- Reign: 1455–1488
- Successor: Togashi Yasutaka
- Died: 1488 Takao Castle, Kaga Province, Japan
- Family: Togashi family

= Togashi Masachika =

General and daimyō from Kaga Province, Japan

Togashi Masachika (富樫政親, died 1488) was a general and daimyo in Japan during the Muromachi period. A member of the Togashi family, he ruled Kaga Province as shugo. When the Ōnin War broke out, Masachika sided with the Hosokawa clan, while his brother Kochiyo sided with the Yamana clan. With the support of the Asakura clan and the Ikkō-ikki, Masachika defeated his brother and was restored to power. However, the Ikkō-ikki fell into dispute with Masachika, rising up in two failed revolts in 1474 and 1475. In late 1487, while Masachika was away on a campaign to support Shogun Ashikaga Yoshihisa, the Ikkō-ikki launched a massive revolt. Masachika returned to quell the rebellion, but was overwhelmed and cut off from any aid from the neighboring provinces. Besieged in his burning castle, he committed seppuku in 1488.

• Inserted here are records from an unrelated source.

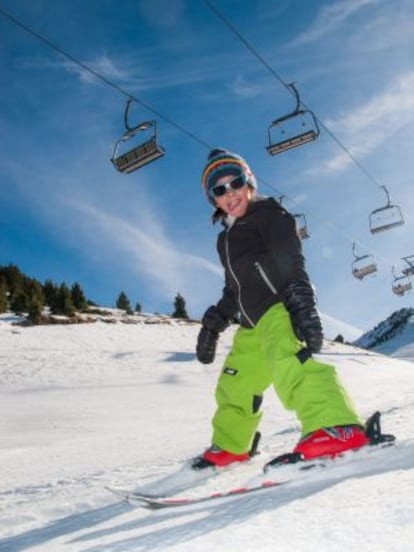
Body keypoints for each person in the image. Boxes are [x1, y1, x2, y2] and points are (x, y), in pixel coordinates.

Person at [193, 148, 370, 470]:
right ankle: (232, 446)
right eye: (219, 190)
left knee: (292, 365)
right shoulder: (226, 240)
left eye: (236, 183)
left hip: (277, 309)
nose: (230, 193)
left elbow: (289, 257)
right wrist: (213, 324)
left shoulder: (270, 214)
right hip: (250, 326)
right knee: (235, 385)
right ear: (213, 200)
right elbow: (234, 289)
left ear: (249, 183)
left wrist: (301, 300)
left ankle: (336, 426)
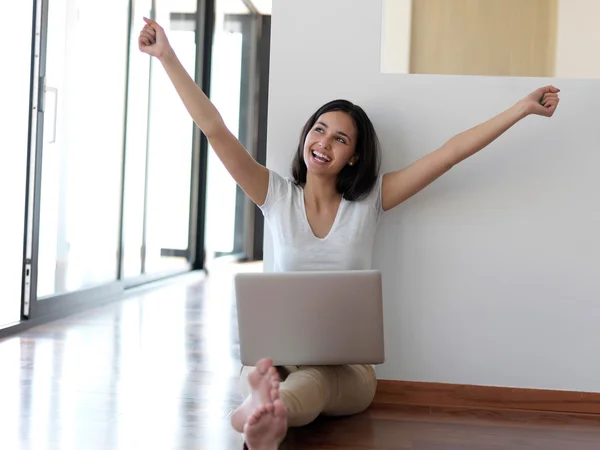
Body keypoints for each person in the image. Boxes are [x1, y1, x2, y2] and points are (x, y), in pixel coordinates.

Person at [138, 17, 560, 450]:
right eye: (319, 129)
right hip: (279, 359)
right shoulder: (274, 195)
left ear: (354, 157)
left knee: (316, 379)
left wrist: (521, 109)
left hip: (349, 370)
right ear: (306, 137)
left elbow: (450, 153)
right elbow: (215, 128)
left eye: (340, 138)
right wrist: (168, 57)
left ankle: (265, 412)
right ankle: (264, 410)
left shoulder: (371, 200)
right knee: (259, 369)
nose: (324, 141)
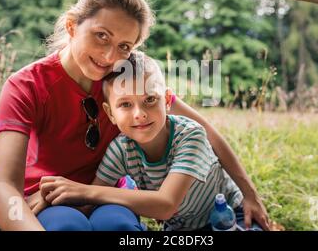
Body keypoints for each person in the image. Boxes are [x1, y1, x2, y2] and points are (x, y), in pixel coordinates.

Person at [0, 0, 270, 231]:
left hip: (111, 195)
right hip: (49, 199)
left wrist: (249, 194)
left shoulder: (127, 83)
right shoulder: (26, 86)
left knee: (118, 225)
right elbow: (4, 185)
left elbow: (204, 130)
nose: (110, 56)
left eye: (124, 46)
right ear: (72, 26)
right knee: (66, 225)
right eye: (102, 36)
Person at [40, 52, 263, 231]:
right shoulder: (121, 149)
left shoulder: (190, 135)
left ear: (167, 100)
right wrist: (48, 200)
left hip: (230, 213)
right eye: (125, 105)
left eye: (150, 100)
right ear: (110, 114)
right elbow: (92, 200)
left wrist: (84, 191)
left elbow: (166, 205)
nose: (139, 114)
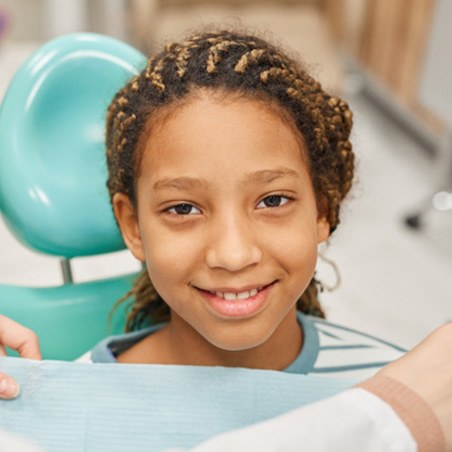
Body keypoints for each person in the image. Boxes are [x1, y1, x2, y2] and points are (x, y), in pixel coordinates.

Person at [0, 29, 450, 450]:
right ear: (133, 225)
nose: (233, 255)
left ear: (322, 210)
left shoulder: (398, 380)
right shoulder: (67, 416)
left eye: (272, 200)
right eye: (183, 208)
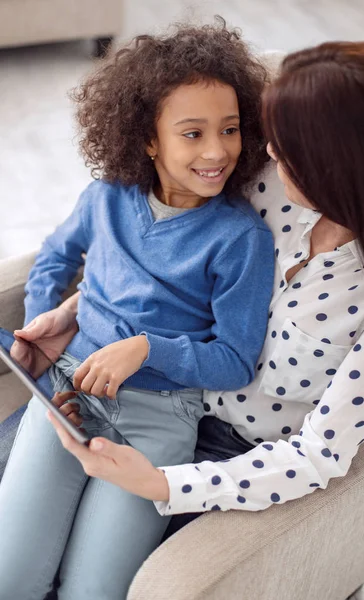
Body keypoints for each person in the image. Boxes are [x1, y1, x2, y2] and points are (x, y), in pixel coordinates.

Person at [40, 40, 364, 538]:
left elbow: (319, 454)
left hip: (235, 457)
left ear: (338, 162)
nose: (265, 152)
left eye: (286, 144)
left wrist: (165, 483)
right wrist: (77, 309)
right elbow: (174, 261)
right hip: (151, 389)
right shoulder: (269, 186)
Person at [0, 21, 275, 600]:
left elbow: (235, 361)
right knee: (11, 577)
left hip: (160, 420)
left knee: (94, 591)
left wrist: (149, 348)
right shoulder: (105, 198)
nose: (217, 151)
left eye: (229, 130)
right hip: (67, 392)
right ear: (148, 139)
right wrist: (43, 317)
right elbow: (54, 256)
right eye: (192, 133)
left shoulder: (240, 237)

==Campaigns in the Ōnin War==

===Togashi civil war===
In 1467, a civil war between Hosokawa Katsumoto and Yamana Sōzen escalated into a nationwide conflict known as Ōnin War. Since 1445, Togashi Masachika had contended with resistance from the warriors of Kaga, and low-level rural violence was probably frequent in the province. With the outbreak of the Ōnin War, the unrest in Kaga escalated into a civil war among the Togashi clan between Masachika and his younger brother Kochiyo over the position of shugo. Masachika sided with Hosokawa and Kochiyo with Yamana. Masachika was driven out of Kaga by Kochiyo in 1473. Masachika requested aid from Asakura Toshikaga, the lord of Echizen and ally of Hosokawa, as well as from the priests of Yoshizaki, who followed Rennyo, the leader of the Hongan-ji school of Jōdo Shinshū Buddhism. Masachika's brother Kochiyo patronized the Takada school of Jōdo Shinshū, a fierce rival to the Hongan-ji for control of the Shinshū sect, and persecuted followers of the Hongan-ji. Masachika also promised the ikki that if restored to power, he would alleviate their poverty. Toshikaga pledged his support, as did the Yoshizaki priests, and so with Toshikaga providing military aid and the Ikkō-ikki rioting throughout Kaga, Masachika quickly overthrew his brother.

==Kaga Rebellion==

Ikki support for Masachika dissolved almost immediately. By 1474, the Ikkō-ikki argued that Masachika did not fulfill his promises of relieving their poverty, and they attempted a rebellion. Rennyo, however, refused to endorse this action. The rebels were quickly defeated, and many took refuge in Etchū Province. In 1475, Shimotsuma Rensu, a disciple of Rennyo, falsely claimed that Rennyo supported a renewed uprising in Kaga. The revolt was suppressed, and Rennyo excommunicated Rensu. Despite the failure of these revolts, unrest continued to simmer in Kaga. The remnant Ikkō-ikki in Kaga refused to pay taxes and even seized tax revenue and land, despite the protests of their alleged leader Rennyo. In 1487, Masachika responded to a request for military aid from shōgun Ashikaga Yoshihisa, who was attempting to suppress the robber baron Rokkaku Tokoyori in Ōmi Province. In the absence of Masachika and his army, Rengo, Renkō, and Rensei, three sons of Rennyo, instigated a revolt. Between one hundred thousand and two hundred thousand members rebelled against Masachika. Masachika quickly returned from his military expedition, and at first was successful at defeating the ikki armies. However, several vassal families, including the Motoori and Yamagawa, then joined with the rebels. The rebels cut off Masachika from potential reinforcement by his allies in Echizen, Etchū, and Noto Provinces, and then trapped Masachika in his castle. Besieged in a burning castle and faced with certain defeat, Masachika committed seppuku. In his place, the vassal families who rebelled against Masachika put forward his uncle and ex-shugo, Yasutaka, as a candidate to be the new shugo. Rather than administer a government directly, the ikki preferred to delegate someone else as a minimal ruler. Historian David L. Davis theorizes that the rebellion against Masachika was because "he was attempting to end the general anarchy of Kaga and force the province to submit to a measure of discipline."